• Assess the efficacy of a flexible dose of olanzapine compared with placebo in the treatment of mania in bipolar I disorder (manic or mixed episode associated with bipolar I disorder, with or without psychotic features) in adolescents
  

• Assess additional efficacy as measured by Y-MRS,CGI-BP Severity of Illness, CGI-BP Severity of Illness (CGI-BP Severity of Mania, CGI-BP Severity of Depression, and CGI-BP Severity Overall)
  
• Assess additional efficacy as measured by Children’s Depression Rating Scale-Revised (CDRS- R);Attention-Deficit/Hyperactivity Disorder Rating Scale-IV-Parent Version: Investigator Administered and Scored (ADHDRS-IVPI) and Overt Aggression Scale (OAS).
  
• Assess the safety of olanzapine and quality of life associated with olanzapine compared with placebo.

Chart comprehension data:

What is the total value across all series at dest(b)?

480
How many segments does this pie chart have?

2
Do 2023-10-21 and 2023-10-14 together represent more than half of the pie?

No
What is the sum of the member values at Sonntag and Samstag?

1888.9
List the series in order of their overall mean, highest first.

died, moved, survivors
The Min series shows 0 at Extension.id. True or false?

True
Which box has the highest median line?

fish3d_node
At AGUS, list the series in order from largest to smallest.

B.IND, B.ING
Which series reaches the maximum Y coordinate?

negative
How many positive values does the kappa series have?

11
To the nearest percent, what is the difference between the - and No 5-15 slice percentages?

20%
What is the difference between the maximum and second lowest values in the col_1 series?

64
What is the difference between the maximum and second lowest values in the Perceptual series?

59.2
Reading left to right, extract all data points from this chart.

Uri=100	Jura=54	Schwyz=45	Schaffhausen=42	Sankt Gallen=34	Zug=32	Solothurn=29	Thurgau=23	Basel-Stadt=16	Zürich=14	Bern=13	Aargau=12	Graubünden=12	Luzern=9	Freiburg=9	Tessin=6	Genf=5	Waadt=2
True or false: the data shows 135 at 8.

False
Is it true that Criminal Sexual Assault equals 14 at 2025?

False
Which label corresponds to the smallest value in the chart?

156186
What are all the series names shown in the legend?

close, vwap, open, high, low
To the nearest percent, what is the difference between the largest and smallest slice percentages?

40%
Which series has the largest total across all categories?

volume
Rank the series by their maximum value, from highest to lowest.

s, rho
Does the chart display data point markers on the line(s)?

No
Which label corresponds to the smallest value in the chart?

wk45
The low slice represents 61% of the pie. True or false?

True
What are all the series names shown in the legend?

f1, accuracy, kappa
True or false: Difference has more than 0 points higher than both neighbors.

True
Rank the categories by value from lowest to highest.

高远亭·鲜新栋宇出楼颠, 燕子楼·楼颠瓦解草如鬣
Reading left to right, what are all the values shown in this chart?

• **What you need to do**:
1. According to the olanzapine study objectives, which scale is used to measure aggression?
2. Continue the olanzapine study objectives from where they stop.

• **Answers provided**:
1. The Overt Aggression Scale (OAS).

2.
• Compare the frequency of response of up to 3-weeks, double-blind treatment and up to an additional 26 weeks of open-label olanzapine treatment
  

Inclusion Criteria:

• Male or female patients, 13 to 17 years of age who must not yet have reached their 18th birthday prior to Visit 1, when informed consent is obtained.
• Patients must have a diagnosis of bipolar I disorder and currently display an acute mania or mixed episode.
• Both the patient and the patient's parent/authorized legal representative must understand the nature of the study and must sign a document granting consent.
• Female patients of child-bearing potential must test negative for pregnancy at the time of enrollment based on a serum pregnancy test.

Exclusion Criteria:

• Female patients who are either pregnant or nursing.
• Current diagnosis of schizophrenia, schizophreniform disorder, or schizoaffective disorder.
• Patient with acute or unstable medical conditions, such that intensive care unit hospitalization for the disease is anticipated within 6 months.
• Patients who have previously not responded to an adequate dose and/or duration of olanzapine treatment.
• Patients who have been judged clinically to be serious suicidal risks.